**Supplied material:**
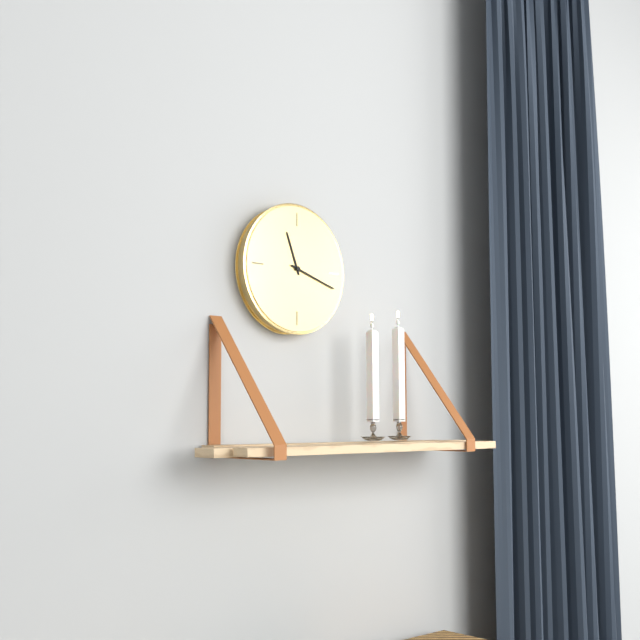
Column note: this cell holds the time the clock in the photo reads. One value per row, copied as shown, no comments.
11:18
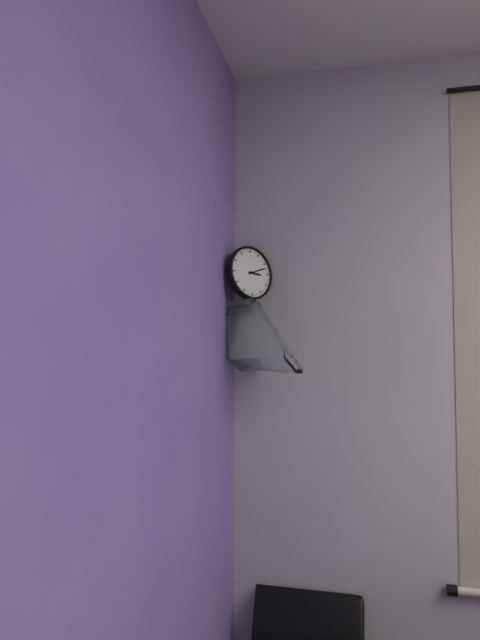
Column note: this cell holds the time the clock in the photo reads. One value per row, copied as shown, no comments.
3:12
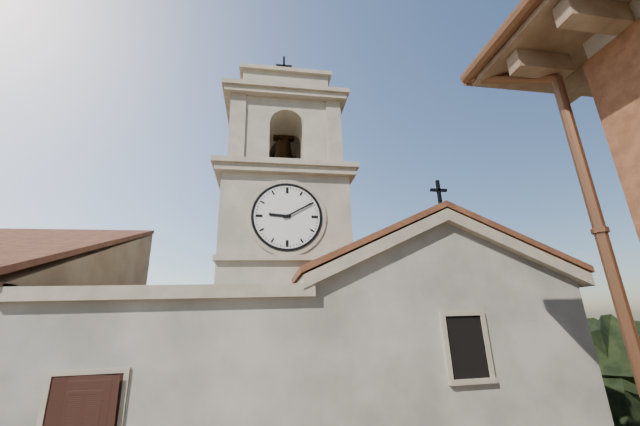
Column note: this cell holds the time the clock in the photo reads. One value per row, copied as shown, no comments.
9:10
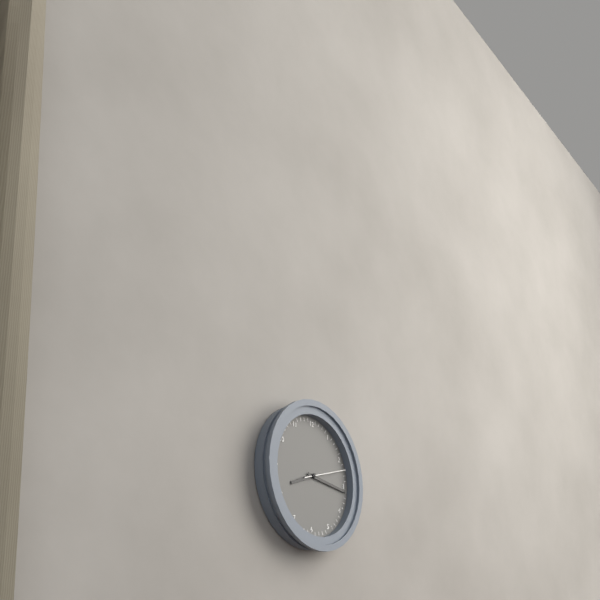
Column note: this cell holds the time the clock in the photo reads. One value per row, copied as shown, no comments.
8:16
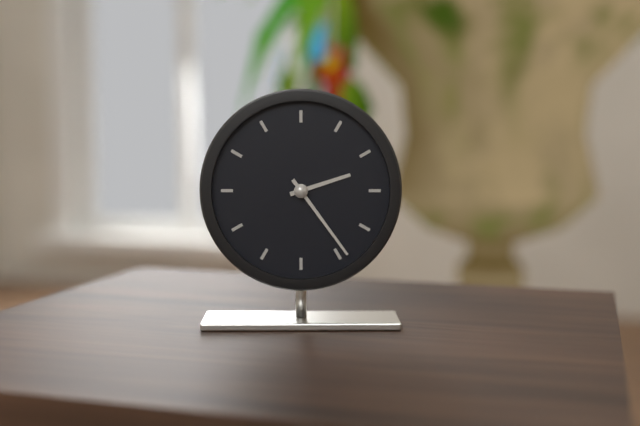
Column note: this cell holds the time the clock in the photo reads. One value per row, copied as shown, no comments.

**Exercise prompt:** Output every row above verbatim, with the pictures omitted.

**Solution:**
Column note: this cell holds the time the clock in the photo reads. One value per row, copied as shown, no comments.
11:18
Column note: this cell holds the time the clock in the photo reads. One value per row, copied as shown, no comments.
3:12
Column note: this cell holds the time the clock in the photo reads. One value per row, copied as shown, no comments.
9:10
Column note: this cell holds the time the clock in the photo reads. One value per row, copied as shown, no comments.
8:16
Column note: this cell holds the time the clock in the photo reads. One value per row, copied as shown, no comments.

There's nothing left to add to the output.